● **JOB ITEM**
Copy every entry exactly as it reads and exclude whatever pictures appear.

+--

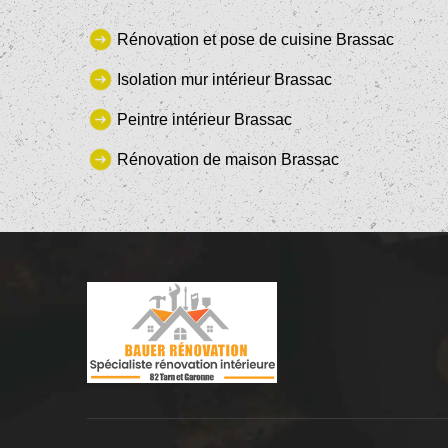
Rénovation et pose de cuisine Brassac
Isolation mur intérieur Brassac
Peintre intérieur Brassac
Rénovation de maison Brassac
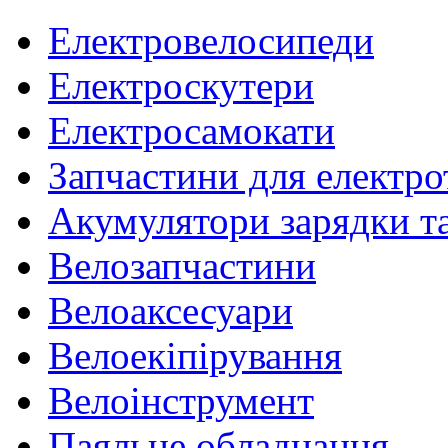
Електровелосипеди
Електроскутери
Електросамокати
Запчастини для електр
Акумулятори зарядки т
Велозапчастини
Велоаксесуари
Велоекіпірування
Велоінструмент
Паяльне обладнання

+--

● **RESPONSE TO THIS EXERCISE**
Rénovation et pose de cuisine Brassac
Isolation mur intérieur Brassac
Peintre intérieur Brassac
Rénovation de maison Brassac
Електровелосипеди
Електроскутери
Електросамокати
Запчастини для електр
Акумулятори зарядки т
Велозапчастини
Велоаксесуари
Велоекіпірування
Велоінструмент
Паяльне обладнання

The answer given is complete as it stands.